Mxene-Based Membranes As Novel Materials for Ion Separation

Wednesday, 27 May 2015: 11:40
Lake Ontario (Hilton Chicago)
C. E. Ren, M. Alhabeb, K. B. Hatzell, Z. Ling (Drexel University), K. Mahmoud (Qatar Environment and Energy Research Institute), and Y. Gogotsi (Drexel University)
Advanced separation membranes can provide drinkable water via an energy-efficient and facile way in reverse or forward osmosis systems. Recently, two dimensional (2D) graphene oxide (GO) membranes have shown good selectivity to inorganic salt ions and rejection of organic molecules. However, there is a need for further increase in selectivity, improvement in mechanical properties and resistance against fouling. Herein we present a new class of 2D metal carbides, MXenes, as a promising membrane material selective to metal ions. MXene films display a range of physical properties that make them ideal for separation membranes including flexibility, high mechanical strength, hydrophilic surfaces, and high electrical conductivity. Through the preparation method of vacuum-assisted filtration, MXene membranes can be made with thicknesses ranging from hundreds of nanometers to tens of micrometers. Like GO, the MXene membranes have layered structure with nanochannels permeable for ions, molecules, gases and water.
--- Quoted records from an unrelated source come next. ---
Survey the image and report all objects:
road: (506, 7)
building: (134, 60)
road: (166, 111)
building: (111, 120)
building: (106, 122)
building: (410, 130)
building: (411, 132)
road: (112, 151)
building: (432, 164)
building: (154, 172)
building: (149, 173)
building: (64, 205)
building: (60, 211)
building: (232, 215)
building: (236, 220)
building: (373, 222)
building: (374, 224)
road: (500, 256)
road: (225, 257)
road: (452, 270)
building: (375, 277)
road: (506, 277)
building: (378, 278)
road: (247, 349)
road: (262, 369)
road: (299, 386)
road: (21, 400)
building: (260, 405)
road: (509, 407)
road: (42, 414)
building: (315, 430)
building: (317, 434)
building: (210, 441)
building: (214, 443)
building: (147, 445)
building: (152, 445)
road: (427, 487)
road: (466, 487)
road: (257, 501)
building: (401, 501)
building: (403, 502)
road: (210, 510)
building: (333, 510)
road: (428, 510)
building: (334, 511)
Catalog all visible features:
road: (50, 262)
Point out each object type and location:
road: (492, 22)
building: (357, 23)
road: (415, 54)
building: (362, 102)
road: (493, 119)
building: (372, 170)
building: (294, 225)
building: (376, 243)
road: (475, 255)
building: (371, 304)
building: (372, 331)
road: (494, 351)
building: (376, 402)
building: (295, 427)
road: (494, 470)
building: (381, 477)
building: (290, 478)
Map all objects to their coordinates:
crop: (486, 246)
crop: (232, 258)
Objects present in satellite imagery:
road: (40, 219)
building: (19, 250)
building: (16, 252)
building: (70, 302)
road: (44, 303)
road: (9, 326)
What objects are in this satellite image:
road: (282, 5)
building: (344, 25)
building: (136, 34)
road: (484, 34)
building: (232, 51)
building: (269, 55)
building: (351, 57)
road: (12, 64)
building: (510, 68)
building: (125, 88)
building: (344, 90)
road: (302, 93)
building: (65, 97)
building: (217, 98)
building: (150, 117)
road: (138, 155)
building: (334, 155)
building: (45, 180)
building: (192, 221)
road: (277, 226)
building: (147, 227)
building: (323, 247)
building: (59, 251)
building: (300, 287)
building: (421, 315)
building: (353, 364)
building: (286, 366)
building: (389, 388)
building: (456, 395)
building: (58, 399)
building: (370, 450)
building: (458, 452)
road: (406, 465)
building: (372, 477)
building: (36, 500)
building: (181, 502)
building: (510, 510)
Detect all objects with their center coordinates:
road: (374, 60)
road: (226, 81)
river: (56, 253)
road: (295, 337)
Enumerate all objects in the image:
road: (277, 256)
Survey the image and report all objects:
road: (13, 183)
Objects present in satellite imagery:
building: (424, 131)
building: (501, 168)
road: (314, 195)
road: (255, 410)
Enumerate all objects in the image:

Here we report on selectivity of micrometer-thick MXene membranes towards different cations (Li+, Na+, K+, Mg2+, Ca2+, Ni2+and Al3+) with Cl- anions. Permeation rates were shown to rely on the hydrated radius of ions with a critical point around 4.0 Å and on charges of cations, which demonstrates better selectivity than GO membranes with similar thickness. To improve the mechanical stability of MXene membranes, MXene /polymer composite membranes were prepared which showed equal or even better selectivity. Analysis of the effects of interlayer spacing of MXene and negative charge on MXene surfaces on the permeation of ions is provided.